*** Material to process ***

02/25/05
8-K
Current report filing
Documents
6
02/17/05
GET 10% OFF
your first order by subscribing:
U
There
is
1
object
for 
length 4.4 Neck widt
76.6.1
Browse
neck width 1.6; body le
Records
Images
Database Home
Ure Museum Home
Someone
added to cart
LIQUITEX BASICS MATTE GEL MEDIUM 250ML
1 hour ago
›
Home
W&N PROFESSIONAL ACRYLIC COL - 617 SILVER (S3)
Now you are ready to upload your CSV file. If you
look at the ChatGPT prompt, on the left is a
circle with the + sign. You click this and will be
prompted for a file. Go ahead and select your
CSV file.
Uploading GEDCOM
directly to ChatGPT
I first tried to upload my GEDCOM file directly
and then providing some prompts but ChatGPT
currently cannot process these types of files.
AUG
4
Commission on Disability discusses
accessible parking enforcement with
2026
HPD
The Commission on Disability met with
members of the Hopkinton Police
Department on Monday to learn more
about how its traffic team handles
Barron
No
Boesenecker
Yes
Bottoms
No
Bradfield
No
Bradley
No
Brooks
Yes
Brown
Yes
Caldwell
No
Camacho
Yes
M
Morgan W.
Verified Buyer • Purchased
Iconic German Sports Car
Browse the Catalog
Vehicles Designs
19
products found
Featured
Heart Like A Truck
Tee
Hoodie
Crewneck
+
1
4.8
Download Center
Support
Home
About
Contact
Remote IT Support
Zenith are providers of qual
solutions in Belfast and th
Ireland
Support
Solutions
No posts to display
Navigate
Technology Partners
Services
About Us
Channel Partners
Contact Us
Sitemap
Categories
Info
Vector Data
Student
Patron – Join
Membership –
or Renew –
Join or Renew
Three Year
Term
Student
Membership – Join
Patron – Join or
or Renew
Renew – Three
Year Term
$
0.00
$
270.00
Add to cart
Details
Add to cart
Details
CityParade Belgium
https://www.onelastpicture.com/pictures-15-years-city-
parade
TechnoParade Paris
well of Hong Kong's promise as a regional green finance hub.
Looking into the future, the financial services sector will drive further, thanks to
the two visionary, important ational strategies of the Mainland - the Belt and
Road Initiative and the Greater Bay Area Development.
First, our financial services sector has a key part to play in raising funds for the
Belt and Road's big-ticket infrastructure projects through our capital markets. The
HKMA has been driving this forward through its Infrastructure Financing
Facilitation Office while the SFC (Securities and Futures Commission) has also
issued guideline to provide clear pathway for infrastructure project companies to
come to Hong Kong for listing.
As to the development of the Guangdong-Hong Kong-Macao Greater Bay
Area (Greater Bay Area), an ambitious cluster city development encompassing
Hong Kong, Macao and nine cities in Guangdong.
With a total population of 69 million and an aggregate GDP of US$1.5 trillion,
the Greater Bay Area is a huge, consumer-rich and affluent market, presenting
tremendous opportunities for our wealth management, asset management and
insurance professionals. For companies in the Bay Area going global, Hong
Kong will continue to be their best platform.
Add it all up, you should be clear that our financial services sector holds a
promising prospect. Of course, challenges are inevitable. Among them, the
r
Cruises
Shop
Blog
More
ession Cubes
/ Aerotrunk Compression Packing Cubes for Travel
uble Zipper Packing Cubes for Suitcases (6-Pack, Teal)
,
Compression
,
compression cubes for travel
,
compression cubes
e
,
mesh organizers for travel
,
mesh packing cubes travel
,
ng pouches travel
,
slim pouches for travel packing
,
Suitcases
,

*** End of Material to process ***

* **What is being asked**: Copy every record again, keeping each word unchanged.

* **Written answer**:
02/25/05
8-K
Current report filing
Documents
6
02/17/05
GET 10% OFF
your first order by subscribing:
U
There
is
1
object
for 
length 4.4 Neck widt
76.6.1
Browse
neck width 1.6; body le
Records
Images
Database Home
Ure Museum Home
Someone
added to cart
LIQUITEX BASICS MATTE GEL MEDIUM 250ML
1 hour ago
›
Home
W&N PROFESSIONAL ACRYLIC COL - 617 SILVER (S3)
Now you are ready to upload your CSV file. If you
look at the ChatGPT prompt, on the left is a
circle with the + sign. You click this and will be
prompted for a file. Go ahead and select your
CSV file.
Uploading GEDCOM
directly to ChatGPT
I first tried to upload my GEDCOM file directly
and then providing some prompts but ChatGPT
currently cannot process these types of files.
AUG
4
Commission on Disability discusses
accessible parking enforcement with
2026
HPD
The Commission on Disability met with
members of the Hopkinton Police
Department on Monday to learn more
about how its traffic team handles
Barron
No
Boesenecker
Yes
Bottoms
No
Bradfield
No
Bradley
No
Brooks
Yes
Brown
Yes
Caldwell
No
Camacho
Yes
M
Morgan W.
Verified Buyer • Purchased
Iconic German Sports Car
Browse the Catalog
Vehicles Designs
19
products found
Featured
Heart Like A Truck
Tee
Hoodie
Crewneck
+
1
4.8
Download Center
Support
Home
About
Contact
Remote IT Support
Zenith are providers of qual
solutions in Belfast and th
Ireland
Support
Solutions
No posts to display
Navigate
Technology Partners
Services
About Us
Channel Partners
Contact Us
Sitemap
Categories
Info
Vector Data
Student
Patron – Join
Membership –
or Renew –
Join or Renew
Three Year
Term
Student
Membership – Join
Patron – Join or
or Renew
Renew – Three
Year Term
$
0.00
$
270.00
Add to cart
Details
Add to cart
Details
CityParade Belgium
https://www.onelastpicture.com/pictures-15-years-city-
parade
TechnoParade Paris
well of Hong Kong's promise as a regional green finance hub.
Looking into the future, the financial services sector will drive further, thanks to
the two visionary, important ational strategies of the Mainland - the Belt and
Road Initiative and the Greater Bay Area Development.
First, our financial services sector has a key part to play in raising funds for the
Belt and Road's big-ticket infrastructure projects through our capital markets. The
HKMA has been driving this forward through its Infrastructure Financing
Facilitation Office while the SFC (Securities and Futures Commission) has also
issued guideline to provide clear pathway for infrastructure project companies to
come to Hong Kong for listing.
As to the development of the Guangdong-Hong Kong-Macao Greater Bay
Area (Greater Bay Area), an ambitious cluster city development encompassing
Hong Kong, Macao and nine cities in Guangdong.
With a total population of 69 million and an aggregate GDP of US$1.5 trillion,
the Greater Bay Area is a huge, consumer-rich and affluent market, presenting
tremendous opportunities for our wealth management, asset management and
insurance professionals. For companies in the Bay Area going global, Hong
Kong will continue to be their best platform.
Add it all up, you should be clear that our financial services sector holds a
promising prospect. Of course, challenges are inevitable. Among them, the
r
Cruises
Shop
Blog
More
ession Cubes
/ Aerotrunk Compression Packing Cubes for Travel
uble Zipper Packing Cubes for Suitcases (6-Pack, Teal)
,
Compression
,
compression cubes for travel
,
compression cubes
e
,
mesh organizers for travel
,
mesh packing cubes travel
,
ng pouches travel
,
slim pouches for travel packing
,
Suitcases
,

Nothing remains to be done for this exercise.